#### Work instructions
A word-for-word copy of the following listing is needed. Leave out its images.

#### Excerpted records
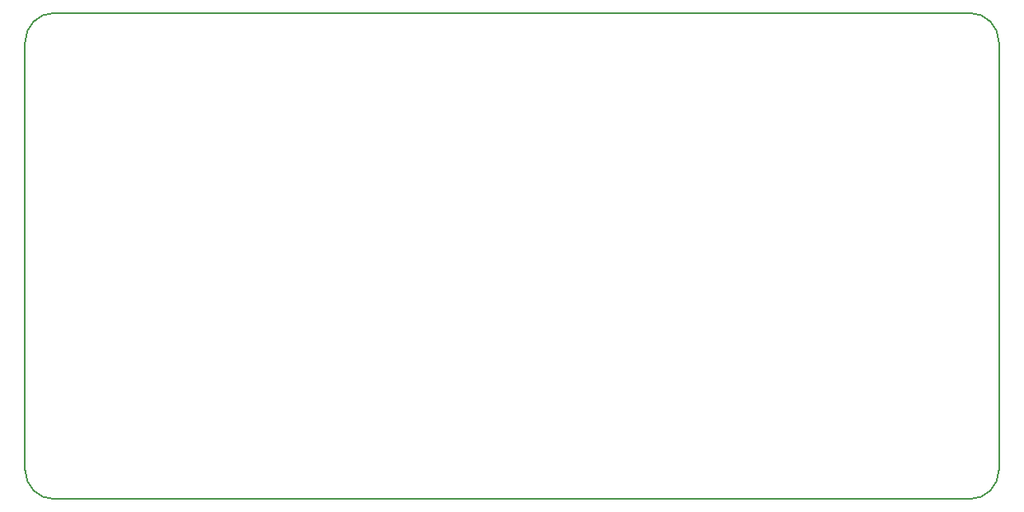
<source format=gbr>
G04 #@! TF.GenerationSoftware,KiCad,Pcbnew,5.0.0*
G04 #@! TF.CreationDate,2018-07-30T23:26:50+02:00*
G04 #@! TF.ProjectId,mokki-dev-board,6D6F6B6B692D6465762D626F6172642E,rev?*
G04 #@! TF.SameCoordinates,Original*
G04 #@! TF.FileFunction,Profile,NP*
%FSLAX46Y46*%
G04 Gerber Fmt 4.6, Leading zero omitted, Abs format (unit mm)*
G04 Created by KiCad (PCBNEW 5.0.0) date Mon Jul 30 23:26:50 2018*
%MOMM*%
%LPD*%
G01*
G04 APERTURE LIST*
%ADD10C,0.150000*%
G04 APERTURE END LIST*
D10*
X195500000Y-80000000D02*
G75*
G02X198500000Y-83000000I0J-3000000D01*
G01*
X198500000Y-127000000D02*
G75*
G02X195500000Y-130000000I-3000000J0D01*
G01*
X101500000Y-130000000D02*
G75*
G02X98500000Y-127000000I0J3000000D01*
G01*
X98500000Y-83000000D02*
G75*
G02X101500000Y-80000000I3000000J0D01*
G01*
X98500000Y-127000000D02*
X98500000Y-83000000D01*
X195500000Y-130000000D02*
X101500000Y-130000000D01*
X198500000Y-83000000D02*
X198500000Y-127000000D01*
X101500000Y-80000000D02*
X195500000Y-80000000D01*
M02*

</source>
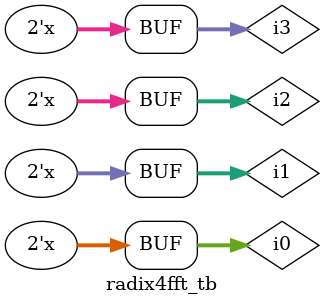
<source format=v>
`timescale 1ns / 1ps


module radix4fft_tb;

	// Inputs
	reg [1:0] i0;
	reg [1:0] i1;
	reg [1:0] i2;
	reg [1:0] i3;

	// Outputs
	wire [3:0] e;
	wire [3:0] ei;
	wire [3:0] f;
	wire [3:0] fi;
	wire [3:0] g;
	wire [3:0] gi;
	wire [3:0] h;
	wire [3:0] hi;

	// Instantiate the Unit Under Test (UUT)
	four_fft uut (
		.i0(i0), 
		.i1(i1), 
		.i2(i2), 
		.i3(i3), 
		.e(e), 
		.ei(ei), 
		.f(f), 
		.fi(fi), 
		.g(g), 
		.gi(gi), 
		.h(h), 
		.hi(hi)
	);

	initial begin
		// Initialize Inputs
		i0 = 0;
		i1 = 0;
		i2 = 0;
		i3 = 0;
	end
	
	   always #1 i0[0]=~i0[0];
		always #2 i0[1]=~i0[1];
		always #4 i1[0]=~i1[0];
		always #8 i1[1]=~i1[1];
      always #16 i2[0]=~i2[0];
		always #32 i2[1]=~i2[1];
		always #64 i3[0]=~i3[0];
		always #128 i3[1]=~i3[1];
      
endmodule


</source>
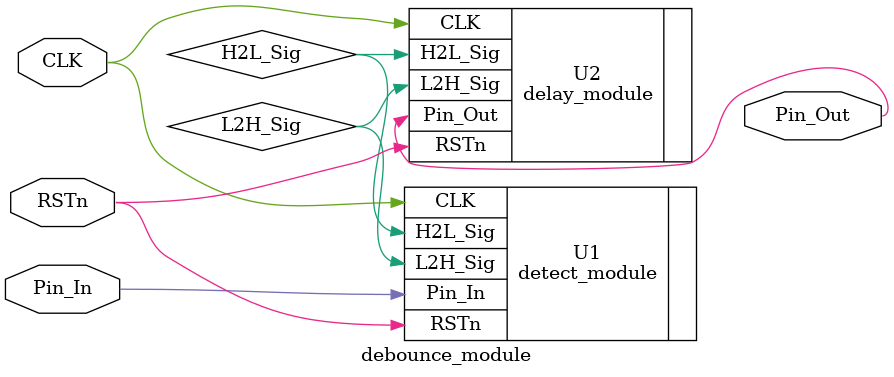
<source format=v>

module debounce_module
(
    CLK, RSTn, Pin_In, Pin_Out
);
    
	 input CLK;
	 input RSTn;
	 input Pin_In;
	 output Pin_Out;
	 
	 /**************************/
	 
	 wire H2L_Sig;
	 wire L2H_Sig;
	 
	 detect_module U1
	 (
	     .CLK( CLK ),
		  .RSTn( RSTn ),
		  .Pin_In( Pin_In ),   // input - from top
		  .H2L_Sig( H2L_Sig ), // output - to U2
		  .L2H_Sig( L2H_Sig )  // output - to U2
	 );
	 
	 /**************************/
	 
	 delay_module U2
	 (
	     .CLK( CLK ),
		  .RSTn( RSTn ),
		  .H2L_Sig( H2L_Sig ), // input - from U1
		  .L2H_Sig( L2H_Sig ), // input - from U1
		  .Pin_Out( Pin_Out )  // output - to top
	 );
	 
	 /*******************************/

endmodule
</source>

#### Task answer
<source format=gbr>
G04 #@! TF.GenerationSoftware,KiCad,Pcbnew,5.0.0*
G04 #@! TF.CreationDate,2018-07-30T23:26:50+02:00*
G04 #@! TF.ProjectId,mokki-dev-board,6D6F6B6B692D6465762D626F6172642E,rev?*
G04 #@! TF.SameCoordinates,Original*
G04 #@! TF.FileFunction,Profile,NP*
%FSLAX46Y46*%
G04 Gerber Fmt 4.6, Leading zero omitted, Abs format (unit mm)*
G04 Created by KiCad (PCBNEW 5.0.0) date Mon Jul 30 23:26:50 2018*
%MOMM*%
%LPD*%
G01*
G04 APERTURE LIST*
%ADD10C,0.150000*%
G04 APERTURE END LIST*
D10*
X195500000Y-80000000D02*
G75*
G02X198500000Y-83000000I0J-3000000D01*
G01*
X198500000Y-127000000D02*
G75*
G02X195500000Y-130000000I-3000000J0D01*
G01*
X101500000Y-130000000D02*
G75*
G02X98500000Y-127000000I0J3000000D01*
G01*
X98500000Y-83000000D02*
G75*
G02X101500000Y-80000000I3000000J0D01*
G01*
X98500000Y-127000000D02*
X98500000Y-83000000D01*
X195500000Y-130000000D02*
X101500000Y-130000000D01*
X198500000Y-83000000D02*
X198500000Y-127000000D01*
X101500000Y-80000000D02*
X195500000Y-80000000D01*
M02*

</source>
<source format=v>
`timescale 1ns / 1ps


module radix4fft_tb;

	// Inputs
	reg [1:0] i0;
	reg [1:0] i1;
	reg [1:0] i2;
	reg [1:0] i3;

	// Outputs
	wire [3:0] e;
	wire [3:0] ei;
	wire [3:0] f;
	wire [3:0] fi;
	wire [3:0] g;
	wire [3:0] gi;
	wire [3:0] h;
	wire [3:0] hi;

	// Instantiate the Unit Under Test (UUT)
	four_fft uut (
		.i0(i0), 
		.i1(i1), 
		.i2(i2), 
		.i3(i3), 
		.e(e), 
		.ei(ei), 
		.f(f), 
		.fi(fi), 
		.g(g), 
		.gi(gi), 
		.h(h), 
		.hi(hi)
	);

	initial begin
		// Initialize Inputs
		i0 = 0;
		i1 = 0;
		i2 = 0;
		i3 = 0;
	end
	
	   always #1 i0[0]=~i0[0];
		always #2 i0[1]=~i0[1];
		always #4 i1[0]=~i1[0];
		always #8 i1[1]=~i1[1];
      always #16 i2[0]=~i2[0];
		always #32 i2[1]=~i2[1];
		always #64 i3[0]=~i3[0];
		always #128 i3[1]=~i3[1];
      
endmodule


</source>
<source format=v>

module debounce_module
(
    CLK, RSTn, Pin_In, Pin_Out
);
    
	 input CLK;
	 input RSTn;
	 input Pin_In;
	 output Pin_Out;
	 
	 /**************************/
	 
	 wire H2L_Sig;
	 wire L2H_Sig;
	 
	 detect_module U1
	 (
	     .CLK( CLK ),
		  .RSTn( RSTn ),
		  .Pin_In( Pin_In ),   // input - from top
		  .H2L_Sig( H2L_Sig ), // output - to U2
		  .L2H_Sig( L2H_Sig )  // output - to U2
	 );
	 
	 /**************************/
	 
	 delay_module U2
	 (
	     .CLK( CLK ),
		  .RSTn( RSTn ),
		  .H2L_Sig( H2L_Sig ), // input - from U1
		  .L2H_Sig( L2H_Sig ), // input - from U1
		  .Pin_Out( Pin_Out )  // output - to top
	 );
	 
	 /*******************************/

endmodule
</source>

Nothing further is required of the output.